* [How to complete this task] Could you output every line of text in the listing below, character for character, leaving out the pictures?

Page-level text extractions
╭──

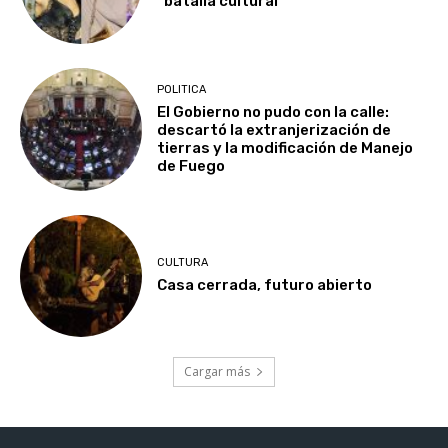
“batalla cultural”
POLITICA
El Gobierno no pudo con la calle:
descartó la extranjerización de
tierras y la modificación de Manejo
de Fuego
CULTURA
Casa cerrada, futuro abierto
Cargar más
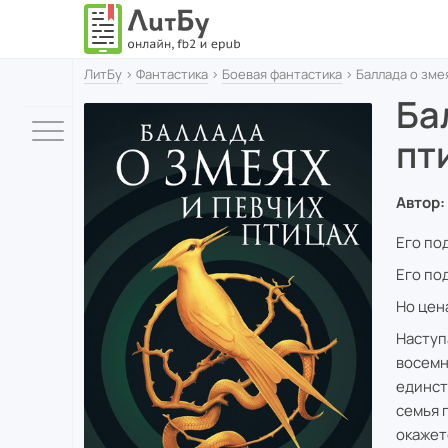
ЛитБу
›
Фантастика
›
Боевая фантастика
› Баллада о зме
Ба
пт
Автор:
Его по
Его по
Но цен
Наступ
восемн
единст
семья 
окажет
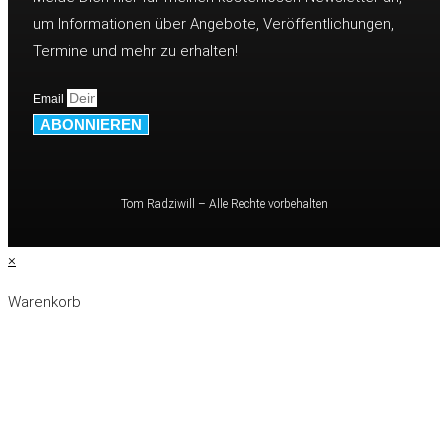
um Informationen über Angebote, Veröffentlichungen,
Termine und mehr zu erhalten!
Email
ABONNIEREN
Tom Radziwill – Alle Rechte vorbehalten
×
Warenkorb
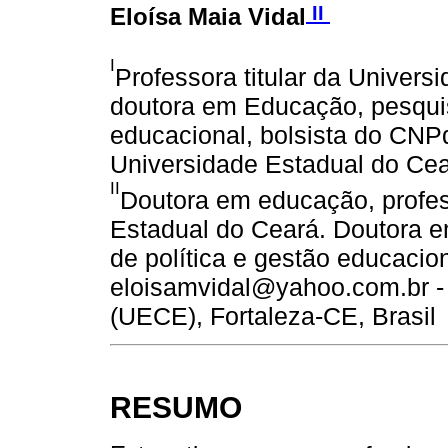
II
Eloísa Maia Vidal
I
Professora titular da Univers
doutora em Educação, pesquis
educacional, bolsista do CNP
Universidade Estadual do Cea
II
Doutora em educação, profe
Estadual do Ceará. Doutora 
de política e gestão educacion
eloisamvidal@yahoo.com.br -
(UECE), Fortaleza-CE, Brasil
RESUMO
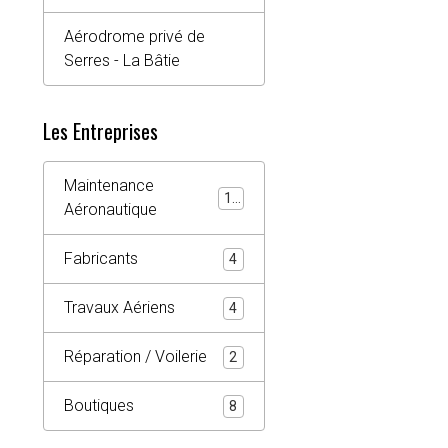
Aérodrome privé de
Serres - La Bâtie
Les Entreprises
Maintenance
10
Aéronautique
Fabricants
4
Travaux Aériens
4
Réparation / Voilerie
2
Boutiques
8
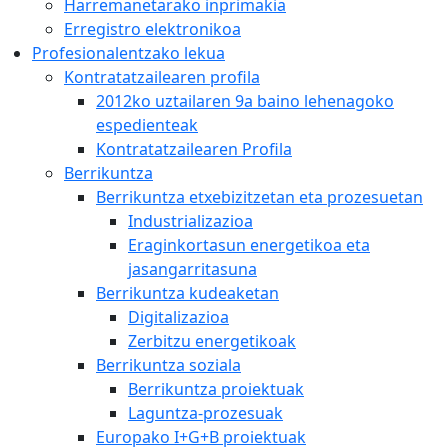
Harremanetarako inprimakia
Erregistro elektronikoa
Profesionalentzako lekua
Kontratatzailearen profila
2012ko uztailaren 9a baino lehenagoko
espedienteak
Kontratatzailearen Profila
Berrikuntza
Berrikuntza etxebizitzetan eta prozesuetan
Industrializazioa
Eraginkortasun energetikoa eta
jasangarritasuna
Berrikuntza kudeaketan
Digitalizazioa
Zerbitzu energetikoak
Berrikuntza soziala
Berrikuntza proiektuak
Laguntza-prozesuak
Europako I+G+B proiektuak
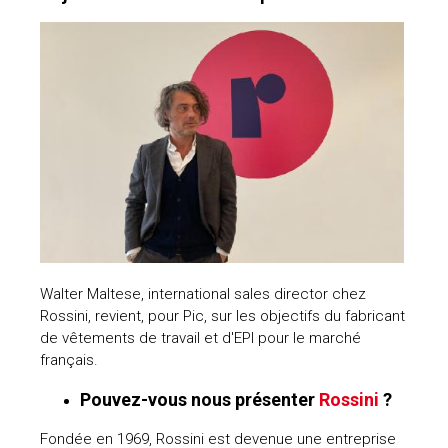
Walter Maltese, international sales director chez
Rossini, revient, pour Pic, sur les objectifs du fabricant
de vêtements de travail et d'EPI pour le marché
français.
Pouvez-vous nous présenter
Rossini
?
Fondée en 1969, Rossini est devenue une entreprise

╰──

* [Written answer]
“batalla cultural”
POLITICA
El Gobierno no pudo con la calle:
descartó la extranjerización de
tierras y la modificación de Manejo
de Fuego
CULTURA
Casa cerrada, futuro abierto
Cargar más
ЛитБу
›
Фантастика
›
Боевая фантастика
› Баллада о зме
Ба
пт
Автор:
Его по
Его по
Но цен
Наступ
восемн
единст
семья 
окажет
um Informationen über Angebote, Veröffentlichungen,
Termine und mehr zu erhalten!
Email
ABONNIEREN
Tom Radziwill – Alle Rechte vorbehalten
×
Warenkorb
II
Eloísa Maia Vidal
I
Professora titular da Univers
doutora em Educação, pesquis
educacional, bolsista do CNP
Universidade Estadual do Cea
II
Doutora em educação, profe
Estadual do Ceará. Doutora 
de política e gestão educacion
eloisamvidal@yahoo.com.br -
(UECE), Fortaleza-CE, Brasil
RESUMO
Aérodrome privé de
Serres - La Bâtie
Les Entreprises
Maintenance
10
Aéronautique
Fabricants
4
Travaux Aériens
4
Réparation / Voilerie
2
Boutiques
8
Harremanetarako inprimakia
Erregistro elektronikoa
Profesionalentzako lekua
Kontratatzailearen profila
2012ko uztailaren 9a baino lehenagoko
espedienteak
Kontratatzailearen Profila
Berrikuntza
Berrikuntza etxebizitzetan eta prozesuetan
Industrializazioa
Eraginkortasun energetikoa eta
jasangarritasuna
Berrikuntza kudeaketan
Digitalizazioa
Zerbitzu energetikoak
Berrikuntza soziala
Berrikuntza proiektuak
Laguntza-prozesuak
Europako I+G+B proiektuak
Walter Maltese, international sales director chez
Rossini, revient, pour Pic, sur les objectifs du fabricant
de vêtements de travail et d'EPI pour le marché
français.
Pouvez-vous nous présenter
Rossini
?
Fondée en 1969, Rossini est devenue une entreprise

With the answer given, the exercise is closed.